Mientras montaban y contemplaban la negra humareda que se alzaba ahora sobre Tarsis, meditaron sobre aquellas sensatas palabras.
—Pero ¿qué vamos a hacer? —preguntó Aro de Carey por fin.
—¿No resulta evidente? —contestó Nistur—. Se nos encargó resolver un asesinato, y, si se me permite decirlo, realizamos tal tarea de un modo muy meritorio. Si el Señor de Tarsis tenía un problema de esa índole, ¿no podrían tenerlo también otros? ¡Contratémonos para solucionar crímenes, para descubrir asesinos, como defensores de la justicia! ¿Creéis que esa panda —el movimiento de su brazo abarcó toda la ciudad de Tarsis— son una aberración? ¡En absoluto!
—Entonces, ¿a dónde iremos? —reflexionó Quiebrahacha.
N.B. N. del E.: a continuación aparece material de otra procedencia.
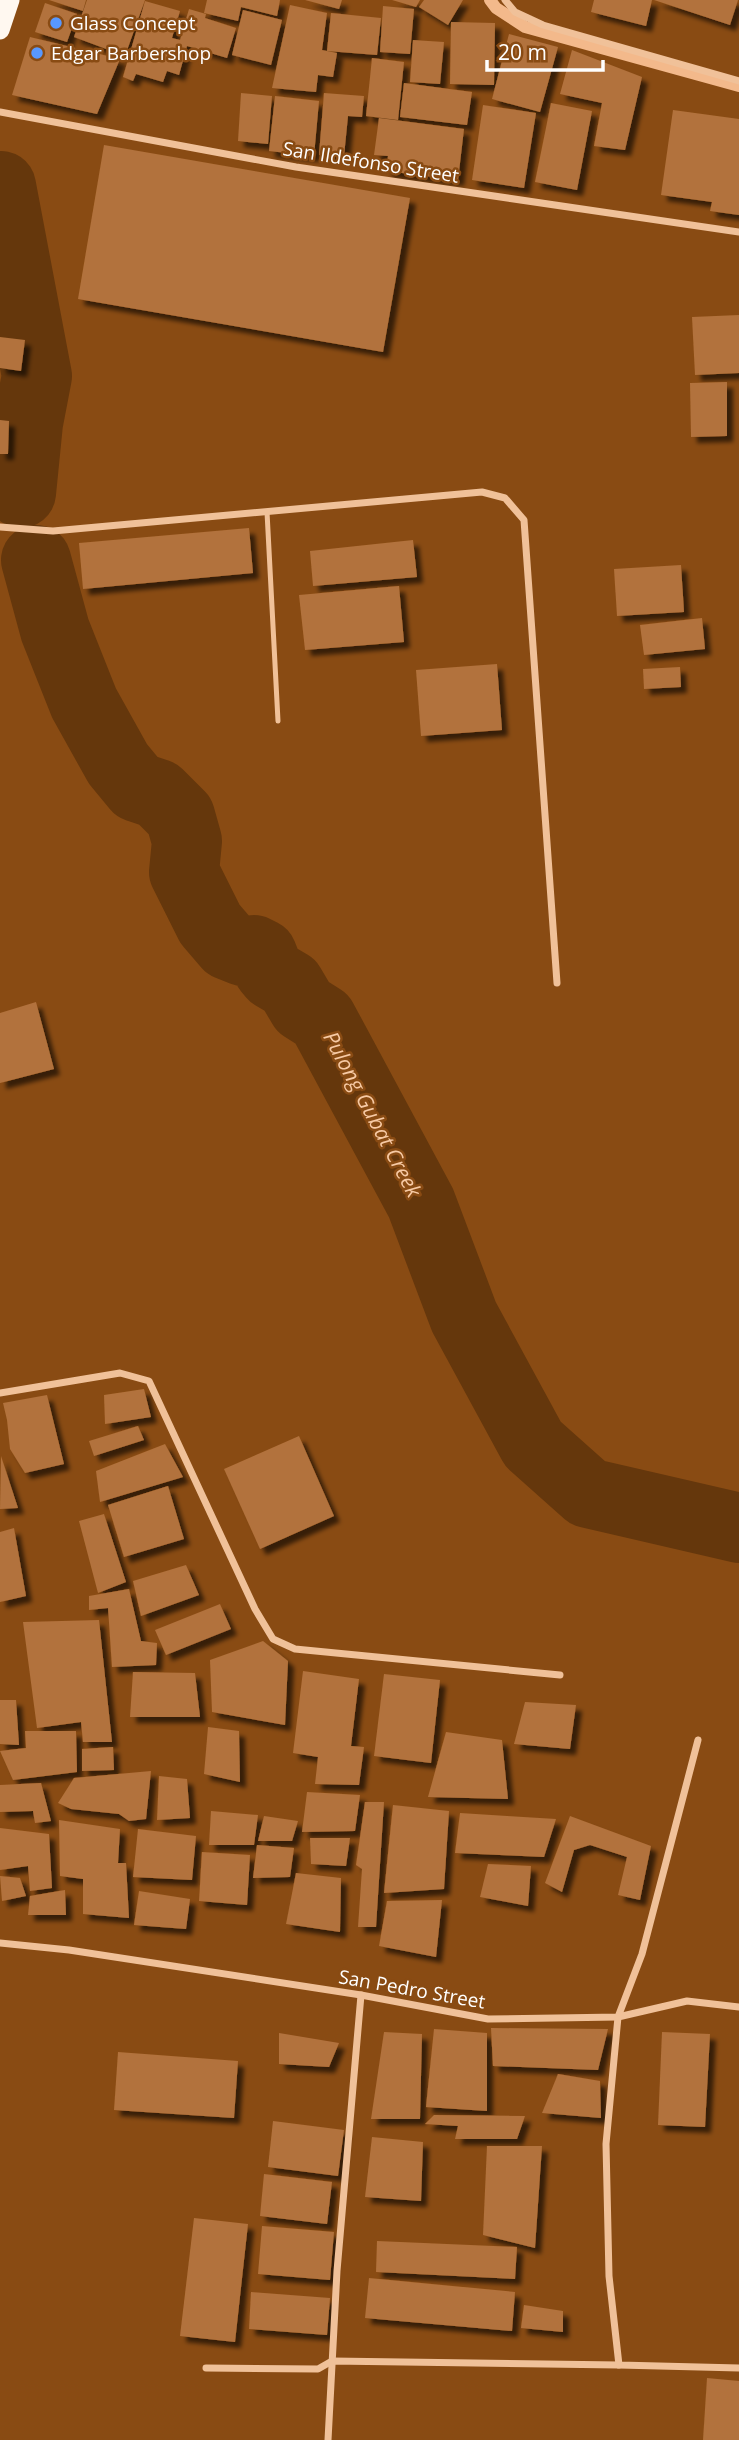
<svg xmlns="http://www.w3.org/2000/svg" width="739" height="2440" viewBox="0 0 739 2440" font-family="'Open Sans',sans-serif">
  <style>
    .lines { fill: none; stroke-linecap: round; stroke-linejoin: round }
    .stream { stroke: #f3b98b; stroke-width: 12 }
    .river { stroke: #65370c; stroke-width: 70 }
    .building { fill: #b2723c; filter: url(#shadow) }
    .service { stroke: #f0c199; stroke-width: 5 }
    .minor { stroke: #f0c199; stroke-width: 7 }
    .trunk { stroke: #fff8f0; stroke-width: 19 }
    .poi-dot { fill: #5898ff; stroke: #894b13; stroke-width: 2.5 }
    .labels { text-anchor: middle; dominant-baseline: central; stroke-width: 5; stroke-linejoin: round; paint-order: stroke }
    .poi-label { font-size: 19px; fill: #fff; stroke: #894b13; text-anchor: start }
    .street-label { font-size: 19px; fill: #fff; stroke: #894b13 }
    .water-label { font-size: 21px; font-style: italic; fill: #f7caa5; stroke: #894b13 }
  </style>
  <defs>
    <filter id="shadow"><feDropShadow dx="6" dy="6" stdDeviation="2" flood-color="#0009"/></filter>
  </defs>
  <rect width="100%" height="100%" fill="#894b13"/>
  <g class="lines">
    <!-- stream -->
    <path class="stream" d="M490,0l6,8 29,19 214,59"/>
    <!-- river -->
    <g class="river">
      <path d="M1,186l36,190 -9,47 -7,70"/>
      <path d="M36,560l19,70 29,73 34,61 19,23 21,7 22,22 7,25 -3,31 26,52 18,21 15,6 11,-1 8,4 6,15 5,6 17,10 13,22 19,12 99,184 43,114 69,127 55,49 151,35"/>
    </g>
  </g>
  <!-- building -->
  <g class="building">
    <path d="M49,0h37l-3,11z"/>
    <path d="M87,0h58l-20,56 -51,-19z"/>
    <path d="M207,0h73l-3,16 -36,-9 -3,14 -34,-8z"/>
    <path d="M305,0h37l-3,9z"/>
    <path d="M392,0h28l-4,7z"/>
    <path d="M424,0h39l-15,25 -29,-18z"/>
    <path d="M594,0h58l-6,26 -55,-14z"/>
    <path d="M654,0h84l-8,25z"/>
    <path d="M145,1l35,10 -8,27 8,2 9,-31 17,5 -1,4 31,10 -9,30 -40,-12 -8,29 -12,-4 -4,11 -27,-8 -3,7 -10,-4z"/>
    <path d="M45,3l32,11 -10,28 -32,-10z"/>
    <path d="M290,5l37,8 -5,37 15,3 -4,24 -15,-2 -2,17 -44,-4z"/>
    <path d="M383,6l31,3 -4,45 -30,-2z"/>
    <path d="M243,10l39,10 -11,45 -39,-10z"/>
    <path d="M331,13l50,5 -4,37 -50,-4z"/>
    <path d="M451,22l44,1 -1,62 -44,-1z"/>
    <path d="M509,34l49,13 -18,65 -48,-13z"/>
    <path d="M30,37l90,22 -23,55 -85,-19z"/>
    <path d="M413,40l31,2 -4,42 -30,-2z"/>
    <path d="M572,50l70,27 -17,73 -31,-4 8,-43 -42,-9z"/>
    <path d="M372,58l32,4 -6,58 -32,-4z"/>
    <path d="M404,83l68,9 -5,33 -67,-8z"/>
    <path d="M241,93l31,3 -4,48 -30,-3z"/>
    <path d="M324,93l40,3 -2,21 -14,-1 -4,40 -25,-1z"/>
    <path d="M275,96l44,5 -5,55 -45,-5z"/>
    <path d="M551,103l41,8 -15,79 -42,-8z"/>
    <path d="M483,105l53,8 -12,75 -52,-8z"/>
    <path d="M673,110l66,9v96l-29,-4 2,-9 -51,-7z"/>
    <path d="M379,118l85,11 -6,51 -72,-9 2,-15 -14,-1z"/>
    <path d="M104,145l306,53 -27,154 -305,-53z"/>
    <path d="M739,315v58l-44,2 -3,-58z"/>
    <path d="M0,337l25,3 -4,31 -21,-3z"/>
    <path d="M727,382v54l-36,1 -1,-54z"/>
    <path d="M0,420l9,1 -1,33h-8z"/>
    <path d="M249,528l4,45 -170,16 -4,-46z"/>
    <path d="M413,540l4,37 -104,9 -3,-35z"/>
    <path d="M681,565l3,47 -67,4 -3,-47z"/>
    <path d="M399,586l5,56 -99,8 -6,-55z"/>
    <path d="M702,618l3,31 -61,6 -4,-30z"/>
    <path d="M497,664l5,66 -81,6 -5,-66z"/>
    <path d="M680,667l1,20 -37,2 -1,-20z"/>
    <path d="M36,1002l18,67 -54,14v-70z"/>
    <path d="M144,1389l7,28 -46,7 -1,-29z"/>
    <path d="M47,1395l17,69 -39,9 -15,-24 -3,-29 -4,-17z"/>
    <path d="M138,1426l6,14 -50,16 -5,-15z"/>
    <path d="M299,1436l35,80 -74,33 -36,-80z"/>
    <path d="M165,1444l18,33 -83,25 -4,-31z"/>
    <path d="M1,1456l17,52 -18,1z"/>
    <path d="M168,1486l16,53 -60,18 -16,-52z"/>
    <path d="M104,1514l22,68 -28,11 -19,-72z"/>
    <path d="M14,1528l12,68 -26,6v-70z"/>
    <path d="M186,1565l13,30 -58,21 -8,-35z"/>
    <path d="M129,1589l12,52 16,2 -1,22 -44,2 -4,-59 -19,2v-14z"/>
    <path d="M220,1604l11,25 -65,26 -11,-25z"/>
    <path d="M99,1620l13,122h-29l-2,-20 -44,6 -14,-106z"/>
    <path d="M263,1641l25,20 -3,64 -73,-13 -2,-52z"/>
    <path d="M303,1671l56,8 -8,67 13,1 -5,38 -44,-1 3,-27 -25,-4z"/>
    <path d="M133,1672l62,1 5,44h-70z"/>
    <path d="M384,1674l56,6 -9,83 -57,-7z"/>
    <path d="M0,1700h16l3,45 -19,-1z"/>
    <path d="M525,1702l51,3 -6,44 -56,-5z"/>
    <path d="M208,1727l31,4 1,51 -36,-8z"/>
    <path d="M25,1731h51l1,41 -64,8 -13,-29 26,-3z"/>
    <path d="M446,1732l56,8 6,59 -80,-2z"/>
    <path d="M113,1747l1,23 -32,1v-22z"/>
    <path d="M151,1771l-5,48 -17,2 -10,-7 -48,-5 -13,-6 16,-25z"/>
    <path d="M159,1776l28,3 3,39 -33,2z"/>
    <path d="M41,1783l10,38 -16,2 -2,-12 -33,1v-27z"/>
    <path d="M307,1792l53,3 -5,36 -53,1z"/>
    <path d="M365,1802h19l-8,125h-18l4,-58 -6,-4z"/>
    <path d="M393,1805l56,6 -5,78 -60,4z"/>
    <path d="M211,1811l47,4 -4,30h-45z"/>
    <path d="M460,1813l96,6 -12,38 -89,-4z"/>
    <path d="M264,1816l34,5 -6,20h-34z"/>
    <path d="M570,1816l81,30 -11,54 -22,-5 9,-38 -37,-12 -16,5 -12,42 -17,-9z"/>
    <path d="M59,1820l61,9 -2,34h8l3,55 -46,-4v-35l-23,-3z"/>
    <path d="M0,1828l49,6 3,54 -22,3 -2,-25 -28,4z"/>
    <path d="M138,1829l58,7 -4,44 -59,-3z"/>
    <path d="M310,1838h40l-4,28 -35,-2z"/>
    <path d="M257,1845l37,3 -4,29 -37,1z"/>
    <path d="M202,1852l48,3 -3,50 -48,-4z"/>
    <path d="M488,1864l43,2 -3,40 -48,-9z"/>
    <path d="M296,1873l45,5 -1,54 -54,-8z"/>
    <path d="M0,1876l20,2 6,18 -24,5z"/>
    <path d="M65,1890l1,25h-38l2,-19z"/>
    <path d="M139,1891l51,8 -4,30 -52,-4z"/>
    <path d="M442,1900l-6,57 -57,-11 8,-45z"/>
    <path d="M491,2028l117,1 -10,41 -105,-4z"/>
    <path d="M434,2029l53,4v78l-61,-4z"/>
    <path d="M384,2032l38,2 -2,85h-49z"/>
    <path d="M662,2032l48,2 -5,93 -47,-2z"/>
    <path d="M279,2033l60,10 -10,24 -50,-3z"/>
    <path d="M118,2052l120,9 -4,57 -120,-8z"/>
    <path d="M558,2074l42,7 1,37 -59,-5z"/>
    <path d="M434,2115l91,1 -8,23h-62l3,-13 -33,-2z"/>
    <path d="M273,2121l71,9 -6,46 -70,-9z"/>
    <path d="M372,2137l51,5 -2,59 -56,-4z"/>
    <path d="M487,2146h55l-7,102 -52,-13z"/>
    <path d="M264,2174l68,8 -5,42 -67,-8z"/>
    <path d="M194,2218l54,6 -13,118 -55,-6z"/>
    <path d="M262,2226l72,6 -4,48 -72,-6z"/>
    <path d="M377,2241l140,6 -2,32 -139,-7z"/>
    <path d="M369,2278l146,14 -3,39 -147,-13z"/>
    <path d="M251,2292l79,6 -3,37 -78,-6z"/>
    <path d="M524,2305l39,6v21l-42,-4z"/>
    <path d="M707,2378l32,3v59h-36z"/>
  </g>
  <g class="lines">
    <!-- service -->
    <path class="service" d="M267,512l11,209"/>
    <!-- minor -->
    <g class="minor">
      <path d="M505,0l10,12 28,13 196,56"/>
      <path d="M0,112l296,55 443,65"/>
      <path d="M0,527l53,4 429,-39 23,6 19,22 33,463"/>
      <path d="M0,1393l120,-20 29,8 106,228 18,30 22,10 265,26"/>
      <path d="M0,1943l69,7 292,45 127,24 130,-2 24,-63 56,-214"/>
      <path d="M739,2007l-52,-6 -69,16 -12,127 3,132 10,89 120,3"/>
      <path d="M206,2368l112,1 14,-8 287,4"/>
      <path d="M328,2440l9,-169 24,-276"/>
    </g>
    <!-- trunk -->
    <path class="trunk" d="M0,30l10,-30"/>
  </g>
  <!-- markers -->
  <g class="poi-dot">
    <circle cx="56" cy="23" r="7"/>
    <circle cx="37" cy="53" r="7"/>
  </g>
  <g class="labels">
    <!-- poi labels -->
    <g class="poi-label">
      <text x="70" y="23">Glass Concept</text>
      <text x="51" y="53">Edgar Barbershop</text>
    </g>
    <!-- street labels -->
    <g class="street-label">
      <text transform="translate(371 162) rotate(9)">San Ildefonso Street</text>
      <text transform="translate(412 1989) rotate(10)">San Pedro Street</text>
    </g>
    <!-- water labels -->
    <g class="water-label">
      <text transform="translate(373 1114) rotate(62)">Pulong Gubat Creek</text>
    </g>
  </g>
  <!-- scale -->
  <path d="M487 60v10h116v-10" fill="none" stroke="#ffffff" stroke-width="3.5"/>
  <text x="498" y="60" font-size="21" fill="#ffffff" stroke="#894b13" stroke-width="5" paint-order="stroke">20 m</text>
</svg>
—Ah, amigos míos. —Nistur se inclinó sobre la silla—, ¡eso es lo hermoso de este oficio! Al contrario que los mercenarios, nosotros no tenemos que buscar una guerra. A diferencia de los comerciantes, no hemos de localizar un mercado. —Se recostó en el asiento y extendió los brazos a ambos lados—. ¡No importa a dónde vayamos, siempre encontraremos maldad! Y allí nos hallaremos en nuestro elemento.
Y tras estas palabras hicieron girar a sus monturas y se alejaron al trote de Tarsis la Orgullosa.